The family grocery business grew over the years, and they later opened their own store at the corner of Oak Street and Jackson (pictured right 2002), and they owned the house around the corner at 40 Oak Street (left). The Devlins were important grocery wholesale distributors in Lawrence and they also apparently amassed several real estate holdings in town as well.

 

Edward’s sons Edward and John were involved in the business. Edward Jr. was later editor of the Lawrence Morning Eagle. Jimmy married Elizabeth Stacey. He died young of a heart attack and Elizabeth subsequently married Edward. Mary married George Sirois, and Agnes married Dominic Flanagan.  The Devlins have a large family plot at the Immaculate Conception Cemetery.

 

 

Patrick Flanagan returned from the war in 1865 to Lawrence and took employment at the Pacific Mills, where he worked as a dresser. He married Mary Fox in 1868, and they had seven children, only three of whom survived; Dominick (1869 - 1941), Joseph (1870 – 1873), Ann (1872 – 187?), Mary Ellen (1874 – 1876), Catherine (1876 - ?), Augustine (1880 – 1884), and Agnes (1884 - 1966).  The family lived at 358 Oak Street, which is a location that has been re-developed with a new High School.

 

Patrick Flanagan described himself as a quiet man who doesn’t get out around town very much. His closest personal reference was his next door neighbor Maurice Mahoney, who could well have been also a cousin of his wife.

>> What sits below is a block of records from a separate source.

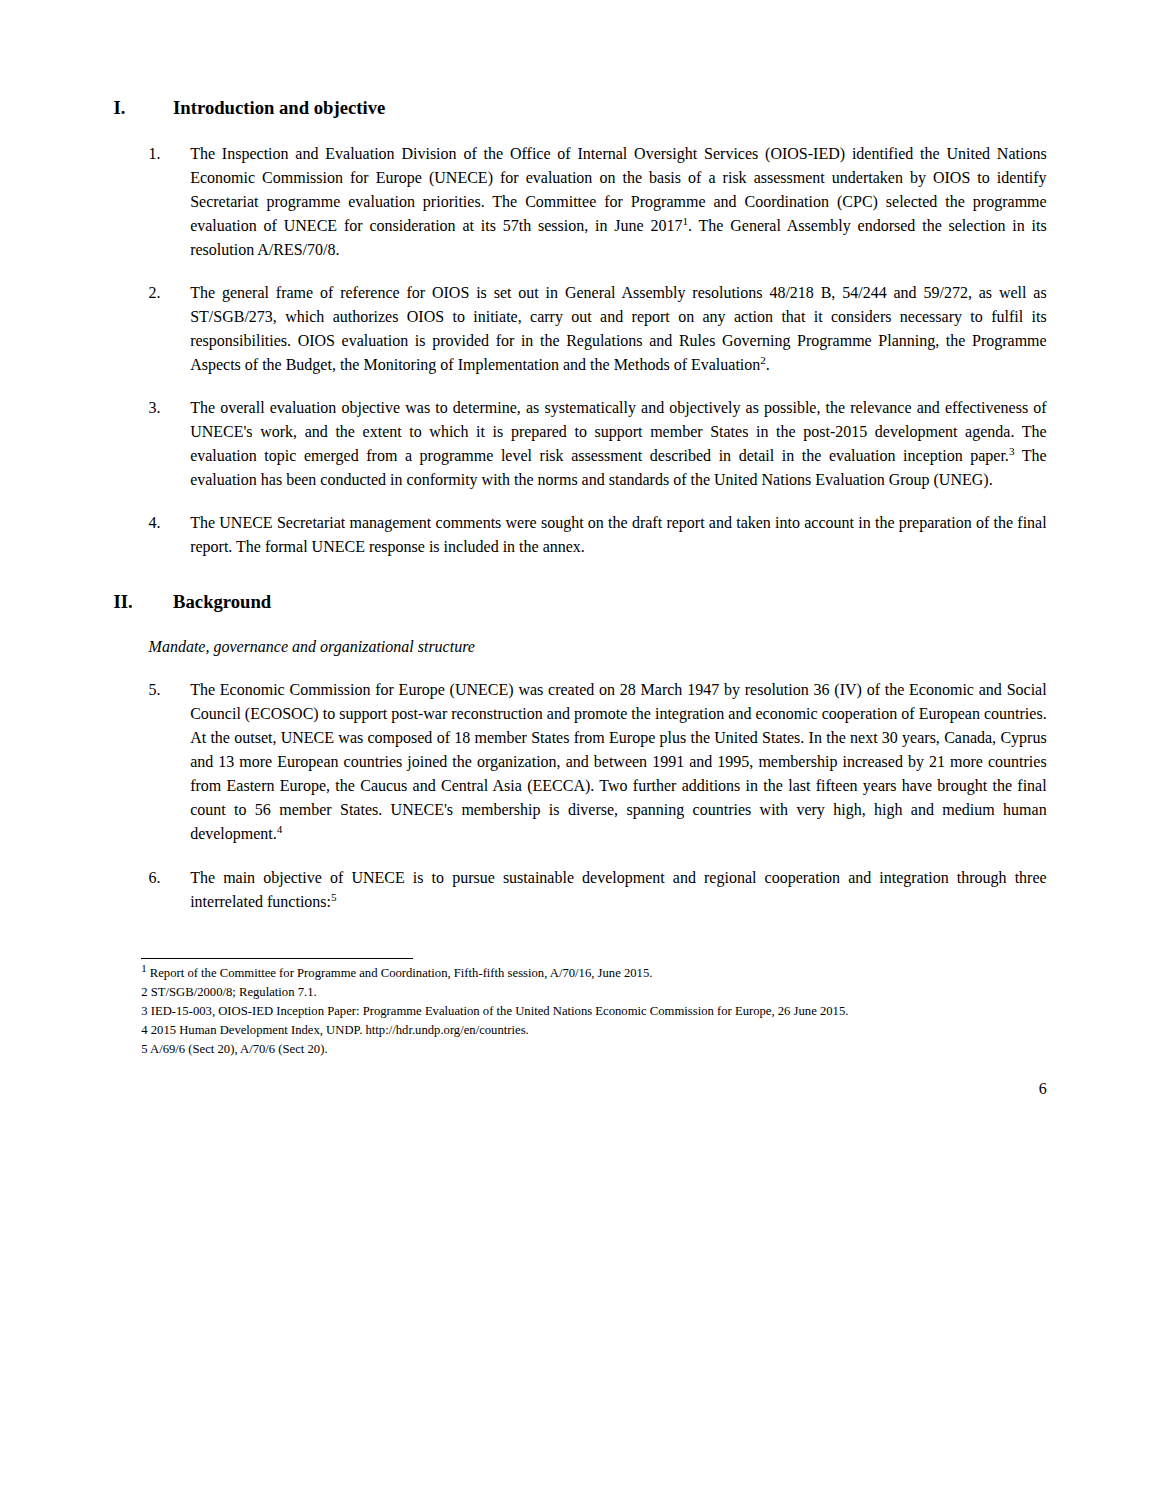I. Introduction and objective
1. The Inspection and Evaluation Division of the Office of Internal Oversight Services (OIOS-IED) identified the United Nations Economic Commission for Europe (UNECE) for evaluation on the basis of a risk assessment undertaken by OIOS to identify Secretariat programme evaluation priorities. The Committee for Programme and Coordination (CPC) selected the programme evaluation of UNECE for consideration at its 57th session, in June 20171. The General Assembly endorsed the selection in its resolution A/RES/70/8.
2. The general frame of reference for OIOS is set out in General Assembly resolutions 48/218 B, 54/244 and 59/272, as well as ST/SGB/273, which authorizes OIOS to initiate, carry out and report on any action that it considers necessary to fulfil its responsibilities. OIOS evaluation is provided for in the Regulations and Rules Governing Programme Planning, the Programme Aspects of the Budget, the Monitoring of Implementation and the Methods of Evaluation2.
3. The overall evaluation objective was to determine, as systematically and objectively as possible, the relevance and effectiveness of UNECE's work, and the extent to which it is prepared to support member States in the post-2015 development agenda. The evaluation topic emerged from a programme level risk assessment described in detail in the evaluation inception paper.3 The evaluation has been conducted in conformity with the norms and standards of the United Nations Evaluation Group (UNEG).
4. The UNECE Secretariat management comments were sought on the draft report and taken into account in the preparation of the final report. The formal UNECE response is included in the annex.
II. Background
Mandate, governance and organizational structure
5. The Economic Commission for Europe (UNECE) was created on 28 March 1947 by resolution 36 (IV) of the Economic and Social Council (ECOSOC) to support post-war reconstruction and promote the integration and economic cooperation of European countries. At the outset, UNECE was composed of 18 member States from Europe plus the United States. In the next 30 years, Canada, Cyprus and 13 more European countries joined the organization, and between 1991 and 1995, membership increased by 21 more countries from Eastern Europe, the Caucus and Central Asia (EECCA). Two further additions in the last fifteen years have brought the final count to 56 member States. UNECE's membership is diverse, spanning countries with very high, high and medium human development.4
6. The main objective of UNECE is to pursue sustainable development and regional cooperation and integration through three interrelated functions:5
1 Report of the Committee for Programme and Coordination, Fifth-fifth session, A/70/16, June 2015.
2 ST/SGB/2000/8; Regulation 7.1.
3 IED-15-003, OIOS-IED Inception Paper: Programme Evaluation of the United Nations Economic Commission for Europe, 26 June 2015.
4 2015 Human Development Index, UNDP. http://hdr.undp.org/en/countries.
5 A/69/6 (Sect 20), A/70/6 (Sect 20).
6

In fact, Patrick appears to have suffered greatly from the debilitating effects of Malaria contracted in the service. His brother-in-law Patrick Fox said that “he was not a man that complained very much, although he was a patient sufferer”. He had frequent attacks of chills which would keep him from his work. His overseer at the mill reported that he was frequently sick and only worked 2/3 of the time. Patrick left the Pacific Mills on two occasions. In 1876 he changed to the Everett Mills for a short while, and then was unemployed for a spell because in his words, “new inventions turned out the machines I used”. He did return to the Pacific Mills, and in 1881 just after Garfield was assassinated he changed to the Arlington Mills (right). He applied for his pension in 1883, which was granted. His obituary mentions that he operated a variety store at 218 Hampshire Street.

 

Patrick Flanagan suffered declining health; he had circulation problems in his legs and he suffered a stroke in 1888, after which his signature could only be the mark of the “X”. He died in 1898 and is buried in St Mary's Cemetary in Lawrence, in a Fox family plot (left). His widow Mary lived until 1920. At the time of her death she was living at the home of Dr and Mrs Mulholland at 10 Tremont Street, and she operated the small store just around the corner on Hampshire Streeet.

 

Of their surviving children, Agnes Flanagan married Dr. Bernard Mulholland of Lawrence. They had two daughters; Mary (1905 – 1972) who married Thomas Noonan and they had no children; and Catherine Mulholland (1908 – 1990) who did not marry. Catherine Flanagan married William Barrett and they settled in Revere, Massachusetts and had six children. Dominick Flanagan became a letter carrier in Lawrence, with the Devlin family home apparently on the route. During these rounds he met young Agnes Devlin, and they were married in 1897, she was 19 or 20, and he would have been 28. They had four children, George (1898 - 1972), Augustine (1899 - 1979), Mary (Emerson)(1903 - ?), and Louis (1907 – 1993).